Still, as Cutler pointed out, “We’ll take two straight versus anybody regardless of record. I think it’s good. Gets the confidence going. Get this team believing we’re the team that started this season.”
It’s difficult to see it reaching three straight wins unless something changes in terms of offensive efficiency at the start of the game or otherwise.
“We know what they (the Lions) have talent-wise offensively and we know that they haven’t opened it up the last three weeks and it hasn’t happened for them,” Trestman said. “That will be a challenge for us coming into Thanksgiving for our defense knowing where their offense is right now, knowing that they’re close to wanting to break things wide open as well.”
REPORT CARD VS. BUCS
–PASSING OFFENSE: C-minus — Brandon Marshall and Martellus Bennett dropped passes early, and Jay Cutler wilted for a while under the pass-rush pressure when the offensive line had trouble handling Gerald McCoy. Although Cutler threw for only 130 yards, he did avoid an interception after throwing at least one in each of the previous four games. And his ability to get it into the end zone from the red zone when the Bears defense created a short field with turnovers was the offensive difference in the second half.
–RUSHING OFFENSE: C — Once the Bears broke Matt Forte for a 19-yard run starting the second half, it seemed to give some flow to the entire offense. Jay Cutler had less pressure on him when Forte became a threat. The goal-line and short-yardage running by Forte continued to be a positive after years when the Bears would always bring in a short-yardage back who usually failed.
–PASS DEFENSE: A-minus — The only negative came in the form of a few missed tackles on short passes that resulted in big gains. A season-high five sacks led to matching the season high with four turnovers forced, including two interceptions. Stephen Paea continues to enjoy his best season in a contract year at defensive tackle with two sacks.
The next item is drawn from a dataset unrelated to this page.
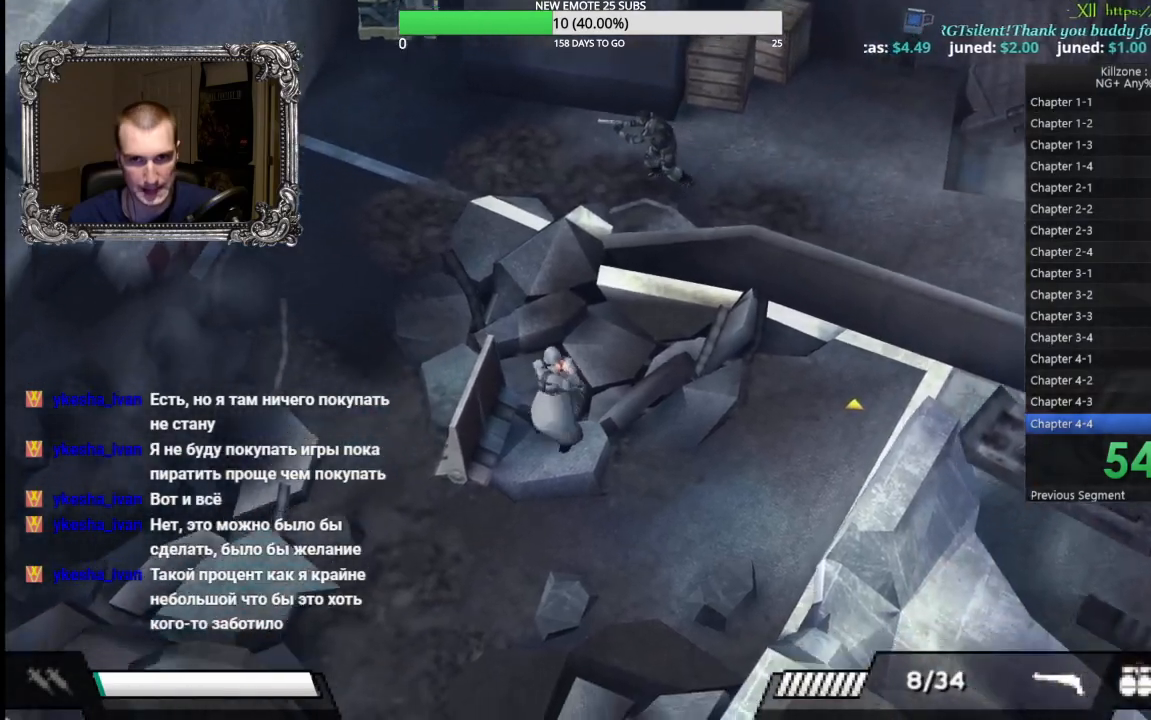
{"buttons": [], "left_stick": "up-left", "button_events": []}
The cornerbacks handled Tampa Bay’s size at receiver well downfield, with Kyle Fuller allowing one touchdown. Young corners Al Louis-Jean and Demontre Hurst avoided breakdowns, as fill-ins for injured players.
–RUSH DEFENSE: A — Even losing Lance Briggs didn’t prevent the defensive front from holding the Bucs to 66 total rushing yards and 3.0 yards a carry. Normally losing their defensive signal caller has resulted in players being out of their assignment lanes and the defense getting gashed. Tampa couldn’t get any consistency in the running game, whether in the spread or tighter formations.
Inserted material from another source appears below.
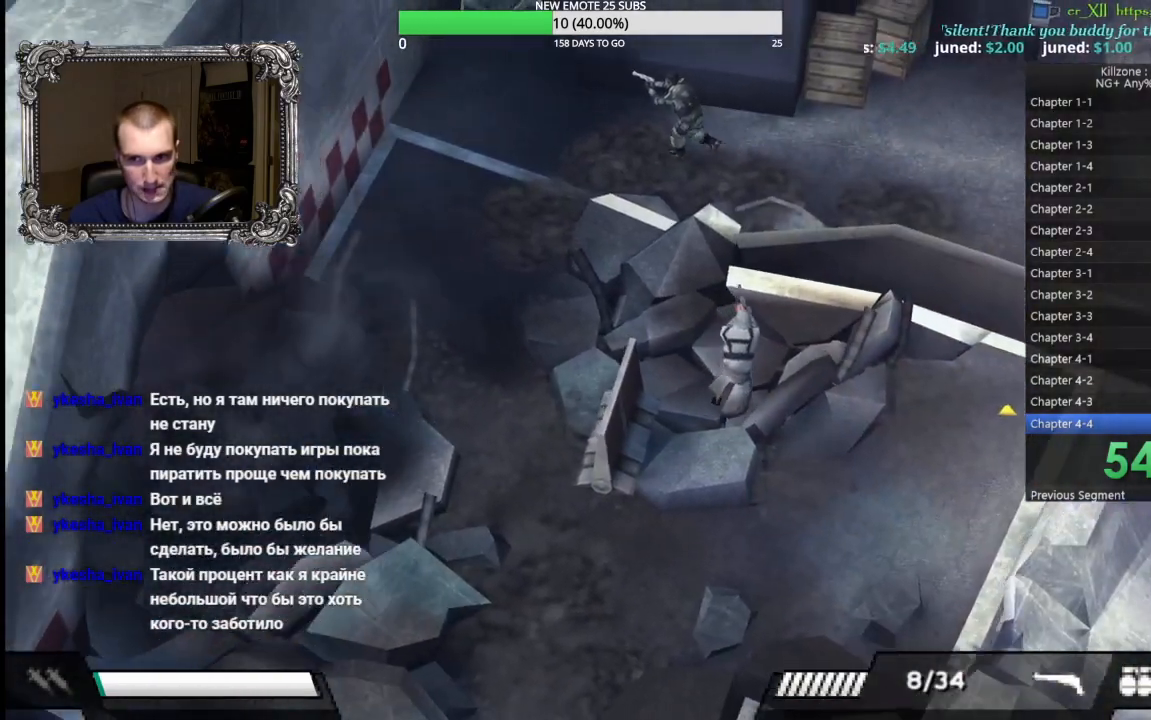
{"buttons": [], "left_stick": "up-left", "button_events": []}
–SPECIAL TEAMS: C-minus — If there’s something that can go wrong for the Bears on special teams, it usually does. On Sunday a holding penalty on Ryan Mundy on a punt return and a false start by Christian Jones on a punt helped to spoil field position. Then Pat O’Donnell produced 20-yard and 18-yard punts at the worst possible times in the final minutes. Robbie Gould had a 54-yard field goal into the wind that was strong enough to be halfway up the upright — and it struck the upright. However, there were positives, such as Marc Mariani handling punts and kicks without incident and coverage units making plays to keep the Bucs inside their own 20 to start five drives.
–COACHING: C-plus — Marc Trestman and offensive coordinator Aaron Kromer have to get a huge portion of the blame for the offense starting slowly for the fifth straight game. They’ve trailed at least 10-0 in the last five games. Trestman did inspire some productivity in the second half by challenging offensive players at halftime in the locker room. He also deserves credit for a cautious game plan in the second half, even if it indicated his confidence in Jay Cutler to avoid an interception is just not there. Mel Tucker’s defensive game plan showed a good knowledge of where Josh McCown’s weaknesses are. The Bears applied pressure up the middle and moved around their landmarks in zone coverage. It was a simpler scheme than used in some previous games where the Bears defense succeeded, but it worked efficiently to give Lovie Smith a dose of his own medicine and produced turnovers.